* **Excerpted passage**:
---

Albanese paid tribute to his distant predecessor John Curtin, also a Labor Party leader, on the 80th anniversary of Curtin's death. On December 27, 1941, three weeks after the Pearl Harbor attack and in the midst of the Pacific War, Curtin published a now-famous article in the Melbourne Herald urging Australia to "look to America." In reality, this was a way to avoid leaving his country's fate in the hands of Churchill. In February 1942, Curtin stood up to the British prime minister, who had claimed the right to deploy Australian troops to Myanmar, and insisted they be brought home to defend Australia.

Curtin's message, as Albanese interprets it today, was that "Australia's fate would be decided in our region. (...) This was a Pacific war. (...) Our security could not be outsourced to London, or trusted to vague assurances from Britain."

Replace "London" with "Washington," and the message is rather clear. Albanese, comfortably re-elected in May over a conservative opponent who boasted of good relations with Donald Trump, does not appreciate the dictates of the 47th US president. In a country that, like Japan, is key for the US presence in the Indo-Pacific, doubts about the strength of the alliance with Washington have come to the fore.

---

* **Supplied information**:
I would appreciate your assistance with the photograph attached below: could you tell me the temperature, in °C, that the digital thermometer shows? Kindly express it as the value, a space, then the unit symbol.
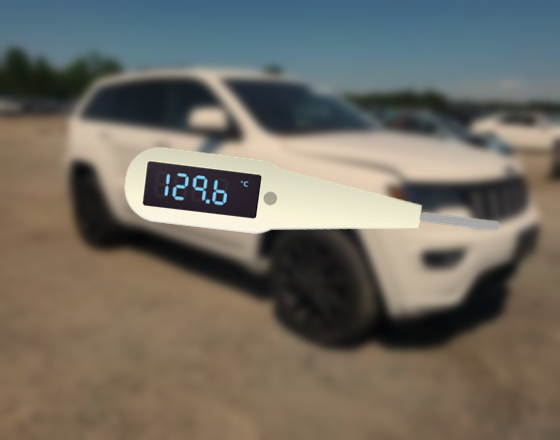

---

* **What you will do**:
#1 Condense the paragraph of the excerpt on Albanese and Curtin that begins "Albanese paid tribute to his distant predecessor" into a shorter version that keeps its main facts.
#2 Resume the excerpt on Albanese and Curtin, picking up after its final sentence.
The material was gathered from a different source than the excerpt on Albanese and Curtin.

* **Exercise answers**:
#1 On the 80th anniversary of John Curtin's death, Albanese honored his distant predecessor and fellow Labor leader. On December 27, 1941, three weeks after Pearl Harbor and during the Pacific War, Curtin published a Melbourne Herald article urging Australia to "look to America." This was effectively a way to avoid leaving the country's fate to Churchill. In February 1942, Curtin defied Churchill's claim to deploy Australian troops to Myanmar and insisted they return home to defend Australia.

#2
Trump treats his allies in the Indo-Pacific like those in Europe: with intimidation and blackmail, from ultimatums in military cooperation to tariff wars in trade relations. The result is the same: a breakdown in trust.

US Secretary of Defense Pete Hegseth's remarks at the annual Shangri-La Dialogue security forum in Singapore on May 31 had an effect on the US's Asia-Pacific allies akin to that of Vice President JD Vance's address to European allies in Munich in February: chilling and domineering. Declaring the Indo-Pacific the "priority theater" for the US, and calling the Chinese threat "imminent," Hegseth urged them to follow the example of NATO allies, "even Germany," who have committed to raising their defense spending to 5% of GDP. Australia is currently spending 2% and aiming for 2.4% by 2033.